Attendance of the undersigned at the annual meeting of stockholders or at any adjourned or postponed session thereof will not be deemed to revoke this proxy unless the undersigned affirmatively indicate(s) thereat the intention of the undersigned to vote said shares of common stock in person. If the undersigned hold(s) any of the shares of common stock in a fiduciary, custodial or joint capacity or capacities, this proxy is signed by the undersigned in every such capacity as well as individually.

In their discretion, the proxies are authorized to vote upon such other matters which may properly be brought before the meeting or any adjournment(s) or postponement(s) thereof in their discretion.

IMPORTANT NOTICE REGARDING THE AVAILABILITY OF PROXY MATERIALS FOR THE ANNUAL MEETING: The notice, proxy statement and 2015 annual report are available at http://materials.proxyvote.com/157210.

(CONTINUED AND TO BE SIGNED ON REVERSE SIDE)


ANNUAL MEETING OF STOCKHOLDERS OF

CEVA, INC.

May 16, 2016

PLEASE MARK YOUR VOTE IN BLUE OR BLACK INK AS SHOWN HERE: x.

 

1. To elect seven directors as specifically set forth below:

NOMINEES

Eliyahu Ayalon:  ¨     Zvi Limon:  ¨    Bruce A. Mann:   ¨    Peter McManamon:   ¨

Sven-Christer Nilsson:  ¨    Louis Silver:  ¨    Gideon Wertheizer:  ¨

 

  ¨ FOR ALL NOMINEES
  ¨ WITHHOLD AUTHORITY FOR ALL NOMINEES
  ¨ FOR ALL EXCEPT (See instructions below)

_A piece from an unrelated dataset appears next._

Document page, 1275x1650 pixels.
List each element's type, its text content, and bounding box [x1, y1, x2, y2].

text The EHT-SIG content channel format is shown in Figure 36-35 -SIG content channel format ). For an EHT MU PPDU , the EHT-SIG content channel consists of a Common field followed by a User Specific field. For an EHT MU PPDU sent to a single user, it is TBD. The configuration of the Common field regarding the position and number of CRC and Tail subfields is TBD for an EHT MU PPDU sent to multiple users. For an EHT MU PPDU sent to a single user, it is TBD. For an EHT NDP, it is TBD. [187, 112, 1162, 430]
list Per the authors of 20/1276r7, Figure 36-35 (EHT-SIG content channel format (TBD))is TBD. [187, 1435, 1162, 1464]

INSTRUCTION: To withhold authority to vote for any individual nominee(s), mark “FOR ALL EXCEPT” and fill in the circle next to each nominee for whom you wish to withhold authority as shown here:  x

 

 

 

2. To ratify the selection of Kost Forer Gabbay & Kasierer (a member of Ernst & Young Global) as independent auditors of the company for the fiscal year ending December 31, 2016.

¨  FOR   ¨  AGAINST  ¨  ABSTAIN

 

 

 

3. Advisory vote to approve named executive officer compensation.

¨  FOR  ¨  AGAINST  ¨  ABSTAIN

 

 

The shares of common stock of CEVA, Inc. represented by this proxy will be voted as directed by the undersigned. If no direction is given with respect to any proposal specified herein, this proxy will be voted for each of the above named director nominees, for proposals 2 and 3 and in the discretion of the proxy holders as to any other matters that may properly come before the meeting.

Please vote, date, sign and return promptly in the enclosed postage pre-paid envelope.

The undersigned acknowledges receipt of the Notice of Internet Availability of Proxy Materials, Proxy Statement and 2015 Annual Report.

To change the address on your account, please check the box at right and indicate your new address in the address space above. Please note that changes to the registered name(s) on the account may not be submitted via this method.  ¨

 

Signature of Stockholder sign  

 

   Date:  

 


ANNUAL MEETING OF STOCKHOLDERS OF

CEVA, INC.

May 16, 2016

Note: Please sign exactly as the name appears on this Proxy. When shares are held jointly, each holder should sign. When signing as executor, administrator, attorney, trustee or guardian, please give full title as such. If the signer is a corporation, please sign full corporate name by duly authorized officer giving full title as such. If signer is a partnership, please sign in partnership name by authorized person.